## Start

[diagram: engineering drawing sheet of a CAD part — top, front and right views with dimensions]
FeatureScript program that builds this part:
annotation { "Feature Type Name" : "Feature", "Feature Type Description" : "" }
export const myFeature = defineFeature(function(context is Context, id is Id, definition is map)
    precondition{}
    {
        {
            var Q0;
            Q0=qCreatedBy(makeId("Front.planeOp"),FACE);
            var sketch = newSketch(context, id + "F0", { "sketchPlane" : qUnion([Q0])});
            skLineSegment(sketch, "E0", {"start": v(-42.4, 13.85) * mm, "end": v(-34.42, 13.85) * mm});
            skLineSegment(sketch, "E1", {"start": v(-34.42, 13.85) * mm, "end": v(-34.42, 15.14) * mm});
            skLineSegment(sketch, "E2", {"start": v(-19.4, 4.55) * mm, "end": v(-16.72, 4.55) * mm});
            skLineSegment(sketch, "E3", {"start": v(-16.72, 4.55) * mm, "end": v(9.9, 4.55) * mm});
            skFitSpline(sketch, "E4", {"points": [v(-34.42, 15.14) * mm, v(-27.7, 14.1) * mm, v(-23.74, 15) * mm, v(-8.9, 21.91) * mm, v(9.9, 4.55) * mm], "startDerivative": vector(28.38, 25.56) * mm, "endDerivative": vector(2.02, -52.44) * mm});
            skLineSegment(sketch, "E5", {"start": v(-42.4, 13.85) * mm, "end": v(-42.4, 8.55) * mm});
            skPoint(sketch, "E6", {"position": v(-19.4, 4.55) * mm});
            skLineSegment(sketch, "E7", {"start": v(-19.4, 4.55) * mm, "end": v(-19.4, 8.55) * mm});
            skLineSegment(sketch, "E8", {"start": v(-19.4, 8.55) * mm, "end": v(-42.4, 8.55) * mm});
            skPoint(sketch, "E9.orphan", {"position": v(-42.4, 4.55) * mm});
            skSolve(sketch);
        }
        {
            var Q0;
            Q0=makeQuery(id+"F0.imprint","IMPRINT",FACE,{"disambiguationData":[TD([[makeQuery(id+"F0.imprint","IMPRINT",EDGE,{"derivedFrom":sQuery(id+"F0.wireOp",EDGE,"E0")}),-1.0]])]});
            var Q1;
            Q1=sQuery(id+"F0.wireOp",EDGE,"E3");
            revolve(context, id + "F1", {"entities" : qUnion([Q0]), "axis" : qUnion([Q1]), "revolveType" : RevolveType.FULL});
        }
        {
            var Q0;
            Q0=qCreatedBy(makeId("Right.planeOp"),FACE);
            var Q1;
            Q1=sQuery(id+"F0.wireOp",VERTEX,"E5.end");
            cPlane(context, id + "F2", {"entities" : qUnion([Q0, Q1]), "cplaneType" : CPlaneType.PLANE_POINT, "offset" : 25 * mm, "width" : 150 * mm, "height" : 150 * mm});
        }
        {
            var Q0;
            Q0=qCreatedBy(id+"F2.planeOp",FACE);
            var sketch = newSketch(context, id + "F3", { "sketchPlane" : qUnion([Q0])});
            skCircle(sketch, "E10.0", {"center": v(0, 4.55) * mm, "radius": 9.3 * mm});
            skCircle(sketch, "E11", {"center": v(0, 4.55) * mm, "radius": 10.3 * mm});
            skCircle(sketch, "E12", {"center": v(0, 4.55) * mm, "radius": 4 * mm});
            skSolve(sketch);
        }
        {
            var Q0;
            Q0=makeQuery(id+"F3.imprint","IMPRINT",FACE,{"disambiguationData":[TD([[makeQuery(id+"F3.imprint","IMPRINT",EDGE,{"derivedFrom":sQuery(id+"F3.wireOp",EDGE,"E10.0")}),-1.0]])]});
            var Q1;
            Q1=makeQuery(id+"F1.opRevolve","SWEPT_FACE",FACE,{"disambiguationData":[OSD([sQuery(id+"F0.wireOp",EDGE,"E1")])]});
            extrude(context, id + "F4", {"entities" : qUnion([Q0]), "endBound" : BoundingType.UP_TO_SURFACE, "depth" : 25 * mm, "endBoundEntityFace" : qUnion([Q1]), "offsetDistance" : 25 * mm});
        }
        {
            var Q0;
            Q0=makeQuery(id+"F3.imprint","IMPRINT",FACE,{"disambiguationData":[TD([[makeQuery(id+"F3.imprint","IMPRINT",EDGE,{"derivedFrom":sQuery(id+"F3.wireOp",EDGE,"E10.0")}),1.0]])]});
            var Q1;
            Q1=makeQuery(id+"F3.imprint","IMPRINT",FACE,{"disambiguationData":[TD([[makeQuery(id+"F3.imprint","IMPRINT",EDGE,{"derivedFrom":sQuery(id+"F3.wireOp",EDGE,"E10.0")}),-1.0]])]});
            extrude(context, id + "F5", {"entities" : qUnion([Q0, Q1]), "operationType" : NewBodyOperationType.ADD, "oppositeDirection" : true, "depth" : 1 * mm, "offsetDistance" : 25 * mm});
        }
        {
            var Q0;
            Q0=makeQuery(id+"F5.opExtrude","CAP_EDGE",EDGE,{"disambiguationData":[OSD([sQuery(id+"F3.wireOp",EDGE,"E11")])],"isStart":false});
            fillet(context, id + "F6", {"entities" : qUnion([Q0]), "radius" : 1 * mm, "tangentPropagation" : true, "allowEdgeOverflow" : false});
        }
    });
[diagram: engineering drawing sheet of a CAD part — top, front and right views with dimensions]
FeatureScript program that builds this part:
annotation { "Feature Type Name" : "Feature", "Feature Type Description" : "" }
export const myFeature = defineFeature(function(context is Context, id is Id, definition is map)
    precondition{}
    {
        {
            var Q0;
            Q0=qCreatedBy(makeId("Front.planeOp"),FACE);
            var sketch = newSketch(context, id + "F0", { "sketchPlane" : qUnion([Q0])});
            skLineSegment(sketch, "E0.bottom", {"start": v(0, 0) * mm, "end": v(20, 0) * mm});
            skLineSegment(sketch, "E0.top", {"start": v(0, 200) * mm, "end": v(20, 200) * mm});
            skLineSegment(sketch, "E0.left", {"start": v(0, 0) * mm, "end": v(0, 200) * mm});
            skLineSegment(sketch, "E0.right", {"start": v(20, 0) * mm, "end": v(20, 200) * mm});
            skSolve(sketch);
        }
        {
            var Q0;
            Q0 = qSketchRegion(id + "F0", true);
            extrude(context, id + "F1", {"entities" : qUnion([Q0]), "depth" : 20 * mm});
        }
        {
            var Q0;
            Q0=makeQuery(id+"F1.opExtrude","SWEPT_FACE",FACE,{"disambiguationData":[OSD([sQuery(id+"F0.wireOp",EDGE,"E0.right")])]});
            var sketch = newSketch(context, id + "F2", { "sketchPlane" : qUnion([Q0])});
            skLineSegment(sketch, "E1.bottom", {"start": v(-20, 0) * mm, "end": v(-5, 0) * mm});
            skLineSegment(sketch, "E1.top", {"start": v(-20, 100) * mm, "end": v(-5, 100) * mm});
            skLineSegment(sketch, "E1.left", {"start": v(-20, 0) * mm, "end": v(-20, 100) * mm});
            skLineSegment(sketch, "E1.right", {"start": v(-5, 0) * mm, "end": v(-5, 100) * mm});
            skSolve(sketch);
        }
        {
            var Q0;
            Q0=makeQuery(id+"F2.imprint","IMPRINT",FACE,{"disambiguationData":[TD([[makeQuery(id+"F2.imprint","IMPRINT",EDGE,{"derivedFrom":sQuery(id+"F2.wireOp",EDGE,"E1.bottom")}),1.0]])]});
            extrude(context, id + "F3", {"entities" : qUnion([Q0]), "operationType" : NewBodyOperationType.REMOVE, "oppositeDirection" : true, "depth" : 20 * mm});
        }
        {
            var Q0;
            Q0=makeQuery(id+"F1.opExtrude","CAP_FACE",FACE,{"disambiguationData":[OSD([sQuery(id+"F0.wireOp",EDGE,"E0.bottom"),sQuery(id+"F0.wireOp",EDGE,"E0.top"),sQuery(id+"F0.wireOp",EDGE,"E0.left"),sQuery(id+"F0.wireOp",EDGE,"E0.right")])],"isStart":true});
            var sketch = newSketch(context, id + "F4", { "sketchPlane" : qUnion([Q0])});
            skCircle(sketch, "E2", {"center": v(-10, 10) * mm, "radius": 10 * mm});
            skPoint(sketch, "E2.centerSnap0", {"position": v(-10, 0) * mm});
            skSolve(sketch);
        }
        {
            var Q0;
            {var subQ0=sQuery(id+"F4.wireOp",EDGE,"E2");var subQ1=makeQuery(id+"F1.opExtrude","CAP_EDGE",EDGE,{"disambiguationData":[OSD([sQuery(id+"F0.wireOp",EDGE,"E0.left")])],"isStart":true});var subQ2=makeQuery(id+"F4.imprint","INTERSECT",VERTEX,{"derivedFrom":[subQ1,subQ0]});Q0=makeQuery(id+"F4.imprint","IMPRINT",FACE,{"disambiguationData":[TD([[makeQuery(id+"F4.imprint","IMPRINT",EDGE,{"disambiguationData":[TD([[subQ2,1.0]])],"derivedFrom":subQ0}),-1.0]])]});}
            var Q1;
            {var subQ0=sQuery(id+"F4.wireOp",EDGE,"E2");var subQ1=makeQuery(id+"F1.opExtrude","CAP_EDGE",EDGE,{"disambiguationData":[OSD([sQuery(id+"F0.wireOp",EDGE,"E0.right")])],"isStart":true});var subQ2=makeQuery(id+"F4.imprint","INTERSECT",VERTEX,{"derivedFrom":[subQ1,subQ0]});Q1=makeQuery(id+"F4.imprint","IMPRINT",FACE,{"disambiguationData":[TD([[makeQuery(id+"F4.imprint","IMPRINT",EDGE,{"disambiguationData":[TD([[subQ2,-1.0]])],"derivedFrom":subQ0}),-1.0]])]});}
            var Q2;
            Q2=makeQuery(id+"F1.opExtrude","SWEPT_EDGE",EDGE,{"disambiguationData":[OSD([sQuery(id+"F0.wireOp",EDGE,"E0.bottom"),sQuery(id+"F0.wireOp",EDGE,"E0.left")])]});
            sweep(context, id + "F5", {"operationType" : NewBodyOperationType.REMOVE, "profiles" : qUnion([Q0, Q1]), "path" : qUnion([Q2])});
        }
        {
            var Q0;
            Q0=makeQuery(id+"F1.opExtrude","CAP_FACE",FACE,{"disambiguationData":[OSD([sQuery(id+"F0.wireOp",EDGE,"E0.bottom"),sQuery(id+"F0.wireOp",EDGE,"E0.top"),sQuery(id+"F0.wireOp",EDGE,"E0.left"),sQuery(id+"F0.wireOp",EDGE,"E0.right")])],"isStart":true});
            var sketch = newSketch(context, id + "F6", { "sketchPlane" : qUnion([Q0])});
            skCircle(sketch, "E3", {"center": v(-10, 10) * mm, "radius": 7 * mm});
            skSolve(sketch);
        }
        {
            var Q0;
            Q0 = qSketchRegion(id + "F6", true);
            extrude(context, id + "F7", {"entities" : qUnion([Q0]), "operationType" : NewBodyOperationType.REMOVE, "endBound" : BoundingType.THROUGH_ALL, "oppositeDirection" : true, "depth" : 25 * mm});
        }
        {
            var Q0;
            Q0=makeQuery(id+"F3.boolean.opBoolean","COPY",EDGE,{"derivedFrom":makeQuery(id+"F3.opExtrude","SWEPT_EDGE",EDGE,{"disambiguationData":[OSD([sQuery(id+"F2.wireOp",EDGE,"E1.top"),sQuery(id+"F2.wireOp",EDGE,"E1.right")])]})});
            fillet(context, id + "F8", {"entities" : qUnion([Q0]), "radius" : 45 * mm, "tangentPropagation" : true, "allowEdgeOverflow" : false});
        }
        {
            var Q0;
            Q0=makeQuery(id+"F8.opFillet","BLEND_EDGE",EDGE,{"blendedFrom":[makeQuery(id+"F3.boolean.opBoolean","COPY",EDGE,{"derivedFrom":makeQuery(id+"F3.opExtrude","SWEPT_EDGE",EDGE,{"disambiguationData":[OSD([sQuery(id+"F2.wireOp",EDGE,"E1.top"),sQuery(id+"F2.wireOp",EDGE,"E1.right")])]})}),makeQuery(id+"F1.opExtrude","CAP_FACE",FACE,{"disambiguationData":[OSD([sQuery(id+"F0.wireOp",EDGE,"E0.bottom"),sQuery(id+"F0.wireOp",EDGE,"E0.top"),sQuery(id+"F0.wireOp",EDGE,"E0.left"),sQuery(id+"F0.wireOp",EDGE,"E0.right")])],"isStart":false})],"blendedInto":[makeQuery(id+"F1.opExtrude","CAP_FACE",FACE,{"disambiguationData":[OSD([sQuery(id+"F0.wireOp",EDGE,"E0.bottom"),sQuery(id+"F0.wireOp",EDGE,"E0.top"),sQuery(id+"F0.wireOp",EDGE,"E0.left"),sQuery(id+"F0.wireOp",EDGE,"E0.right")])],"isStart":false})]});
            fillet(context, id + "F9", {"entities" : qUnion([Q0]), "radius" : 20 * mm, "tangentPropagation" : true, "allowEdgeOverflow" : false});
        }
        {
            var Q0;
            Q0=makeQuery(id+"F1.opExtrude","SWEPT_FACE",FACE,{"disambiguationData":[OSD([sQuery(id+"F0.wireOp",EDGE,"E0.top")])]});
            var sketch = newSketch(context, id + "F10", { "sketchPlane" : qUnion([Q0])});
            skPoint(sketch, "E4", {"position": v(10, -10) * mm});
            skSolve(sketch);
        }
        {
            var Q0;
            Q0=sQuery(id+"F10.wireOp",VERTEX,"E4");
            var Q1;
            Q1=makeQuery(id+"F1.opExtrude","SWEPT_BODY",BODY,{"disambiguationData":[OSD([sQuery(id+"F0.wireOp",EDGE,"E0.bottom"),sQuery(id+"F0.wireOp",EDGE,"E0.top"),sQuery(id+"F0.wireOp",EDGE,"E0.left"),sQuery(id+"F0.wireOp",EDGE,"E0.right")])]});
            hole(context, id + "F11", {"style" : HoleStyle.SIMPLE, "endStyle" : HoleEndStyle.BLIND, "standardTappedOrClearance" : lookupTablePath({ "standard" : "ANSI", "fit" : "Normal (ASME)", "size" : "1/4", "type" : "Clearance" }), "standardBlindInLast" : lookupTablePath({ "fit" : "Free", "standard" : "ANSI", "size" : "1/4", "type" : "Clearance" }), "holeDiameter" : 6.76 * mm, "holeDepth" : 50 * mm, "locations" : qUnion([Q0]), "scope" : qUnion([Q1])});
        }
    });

## End

_Instructions for the task_
Reproduce the records word for word, starting with their first line and going on through the line that contains "[v(-34.42, 15.14) *", both of those lines included.

_Exercise output_
[diagram: engineering drawing sheet of a CAD part — top, front and right views with dimensions]
FeatureScript program that builds this part:
annotation { "Feature Type Name" : "Feature", "Feature Type Description" : "" }
export const myFeature = defineFeature(function(context is Context, id is Id, definition is map)
    precondition{}
    {
        {
            var Q0;
            Q0=qCreatedBy(makeId("Front.planeOp"),FACE);
            var sketch = newSketch(context, id + "F0", { "sketchPlane" : qUnion([Q0])});
            skLineSegment(sketch, "E0", {"start": v(-42.4, 13.85) * mm, "end": v(-34.42, 13.85) * mm});
            skLineSegment(sketch, "E1", {"start": v(-34.42, 13.85) * mm, "end": v(-34.42, 15.14) * mm});
            skLineSegment(sketch, "E2", {"start": v(-19.4, 4.55) * mm, "end": v(-16.72, 4.55) * mm});
            skLineSegment(sketch, "E3", {"start": v(-16.72, 4.55) * mm, "end": v(9.9, 4.55) * mm});
            skFitSpline(sketch, "E4", {"points": [v(-34.42, 15.14) * mm, v(-27.7, 14.1) * mm, v(-23.74, 15) * mm, v(-8.9, 21.91) * mm, v(9.9, 4.55) * mm], "startDerivative": vector(28.38, 25.56) * mm, "endDerivative": vector(2.02, -52.44) * mm});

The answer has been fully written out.